You may remember last year’s Seattle Seahawks season post-mortem, when the re-signing of free-agent quarterback Matt Hasselbeck was listed as the team’s top priority.
If so, you’ll understand the wisdom of only loosely interpreting pronouncements about personnel matters made by NFL coaches or executives this time of year. Perhaps especially in regard to the quarterback position.
Shifting factors of expense and availability change the placement of the pieces on the board in ways that can’t be predicted at this point. And there’s still months of contract posturing and roster politics before free agency even starts. Then comes the draft.
So, they still express love for everybody they’ve got, and fervently wish to keep anybody who might be eligible to get away. Simply, it does no good to publicly marginalize guys you may end up having to count on later if other options don’t pan out.
While re-upping stars such as Marshawn Lynch and Red Bryant are obviously critical to Seahawks success in 2012, much of coach Pete Carroll’s Tuesday season-ender news conference focused on returning quarterback Tarvaris Jackson.
Carroll expressed his appreciation for Jackson’s toughness and leadership. He fairly pointed out that some of his struggles (79.2 passer rating and inability to generate late-game scoring drives) was at least partially influenced by factors other than Jackson.
Carroll stressed from the start that he expects to challenge every player at every position. And that obviously includes quarterback.
But how? The question was put to Carroll, as it relates to quarterback, do you have a preference – bringing in a veteran or a young prospect?
In essence, the question is whether he’d rather have a soon-to-be free agent such as Matt Flynn of Green Bay, or a draft pick he can shape from the start.
He was emphatic: He is intrigued by young guys. And it’s clear he’s given it a great deal of thought while flipping 180 degrees on the issue.
“My opinion in the last few years has changed on what the quarterbacks can do coming out of college,” he said. “I would have told you in years past, as an NFL coach, that young guys can’t do it and there were only a couple that ever did, and that wasn’t enough to make that an expectation that you could count on.

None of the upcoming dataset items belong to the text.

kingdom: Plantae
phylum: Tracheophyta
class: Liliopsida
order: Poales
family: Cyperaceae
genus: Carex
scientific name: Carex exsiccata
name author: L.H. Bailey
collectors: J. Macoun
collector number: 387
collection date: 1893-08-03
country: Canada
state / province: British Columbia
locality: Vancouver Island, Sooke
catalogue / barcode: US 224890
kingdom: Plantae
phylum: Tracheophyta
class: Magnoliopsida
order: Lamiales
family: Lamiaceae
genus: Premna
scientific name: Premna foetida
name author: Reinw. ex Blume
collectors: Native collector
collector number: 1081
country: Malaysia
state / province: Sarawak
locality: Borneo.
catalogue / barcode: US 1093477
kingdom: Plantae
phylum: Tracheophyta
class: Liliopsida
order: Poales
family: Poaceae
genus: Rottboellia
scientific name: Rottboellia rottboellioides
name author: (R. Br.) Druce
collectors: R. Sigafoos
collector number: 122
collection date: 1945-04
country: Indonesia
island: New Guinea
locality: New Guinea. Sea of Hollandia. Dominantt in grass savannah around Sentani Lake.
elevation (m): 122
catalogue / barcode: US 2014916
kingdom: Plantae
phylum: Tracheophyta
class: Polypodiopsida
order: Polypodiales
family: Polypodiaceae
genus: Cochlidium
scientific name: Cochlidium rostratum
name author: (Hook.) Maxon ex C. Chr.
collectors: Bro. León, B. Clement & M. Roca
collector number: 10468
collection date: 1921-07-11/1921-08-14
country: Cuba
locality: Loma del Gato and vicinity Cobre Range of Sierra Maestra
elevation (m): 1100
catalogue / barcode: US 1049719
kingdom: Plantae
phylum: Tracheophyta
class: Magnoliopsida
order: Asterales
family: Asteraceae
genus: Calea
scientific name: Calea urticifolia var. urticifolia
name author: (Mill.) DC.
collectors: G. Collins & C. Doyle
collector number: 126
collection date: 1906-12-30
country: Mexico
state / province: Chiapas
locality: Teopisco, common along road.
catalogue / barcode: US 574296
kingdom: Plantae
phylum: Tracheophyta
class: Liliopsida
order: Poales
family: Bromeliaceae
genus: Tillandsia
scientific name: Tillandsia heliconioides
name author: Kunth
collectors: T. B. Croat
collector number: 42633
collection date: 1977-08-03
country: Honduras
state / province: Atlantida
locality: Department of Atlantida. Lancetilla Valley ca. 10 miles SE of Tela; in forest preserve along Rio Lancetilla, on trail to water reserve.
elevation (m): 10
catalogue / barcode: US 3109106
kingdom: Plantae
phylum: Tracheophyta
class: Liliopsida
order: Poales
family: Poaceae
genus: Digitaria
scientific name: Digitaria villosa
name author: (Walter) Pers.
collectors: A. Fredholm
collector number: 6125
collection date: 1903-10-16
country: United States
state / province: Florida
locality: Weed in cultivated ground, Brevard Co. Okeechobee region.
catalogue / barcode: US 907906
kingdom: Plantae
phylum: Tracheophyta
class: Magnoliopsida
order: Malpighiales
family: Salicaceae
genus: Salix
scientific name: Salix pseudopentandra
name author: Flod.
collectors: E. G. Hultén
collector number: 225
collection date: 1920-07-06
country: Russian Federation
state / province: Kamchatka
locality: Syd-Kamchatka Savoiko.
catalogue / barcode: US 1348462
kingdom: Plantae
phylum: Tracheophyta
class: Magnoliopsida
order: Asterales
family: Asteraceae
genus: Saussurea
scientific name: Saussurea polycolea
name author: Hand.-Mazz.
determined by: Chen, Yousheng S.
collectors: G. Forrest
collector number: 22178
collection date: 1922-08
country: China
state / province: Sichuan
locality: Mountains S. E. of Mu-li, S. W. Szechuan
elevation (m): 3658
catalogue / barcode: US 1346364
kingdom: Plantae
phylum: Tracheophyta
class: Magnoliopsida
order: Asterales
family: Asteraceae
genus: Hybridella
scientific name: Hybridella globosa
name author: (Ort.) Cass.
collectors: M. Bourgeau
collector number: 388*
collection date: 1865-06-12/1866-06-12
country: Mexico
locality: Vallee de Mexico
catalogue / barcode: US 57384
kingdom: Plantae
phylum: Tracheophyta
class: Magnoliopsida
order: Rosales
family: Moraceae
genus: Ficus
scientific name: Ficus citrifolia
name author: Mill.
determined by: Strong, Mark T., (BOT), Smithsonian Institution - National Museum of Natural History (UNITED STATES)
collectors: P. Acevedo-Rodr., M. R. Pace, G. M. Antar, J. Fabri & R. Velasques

But I think that’s totally shifted. I don’t think that’s the case anymore.”
He saw rookies Matt Ryan (Atlanta) and Joe Flacco (Baltimore) lead their teams into the playoffs in 2008. The next year, Mark Sanchez took the New York Jets to the AFC Championship game.
With further success by rookies Cam Newton of Carolina and Andy Dalton in Cincinnati, Carroll said he’s convinced “there’s a carryover in the upbringing of quarterbacks that now is allowing them to transition much more quickly.
“I think it’s all a product of the whole football world growing in the confidence and belief in the throwing game.”
He used USC’s Matt Barkley as an example of how quarterbacks are being developed at an earlier age. He could not comment on Barkley as a prospect since Barkley did not declare for the draft, but his experience is relevant.
Barkley, he said, has been throwing the same routes and reading defenses since seventh grade. And complex college schemes make just about any of them more NFL-ready now.
The Hawks could have taken Dalton in the first round last spring, but went with Alabama tackle James Carpenter, hoping to shore up the offensive line before bringing in a young quarterback.
Dalton took the Bengals into the playoffs and looks like Cincinnati’s long-term quarterback at a bargain rookie contract of $5.2 million over four seasons.
Meanwhile, Arizona went the other route, trading a second-round draft pick and a starting cornerback to Philadelphia for veteran backup quarterback Kevin Kolb, and then committing $21 million in guaranteed money in a potential $63 million package.
In contrast to Dalton, Kolb has been limited with injuries and was unspectacular at a high price.
Seahawks GM John Schneider, Carroll assured, is well into the evaluation process of all quarterback options already.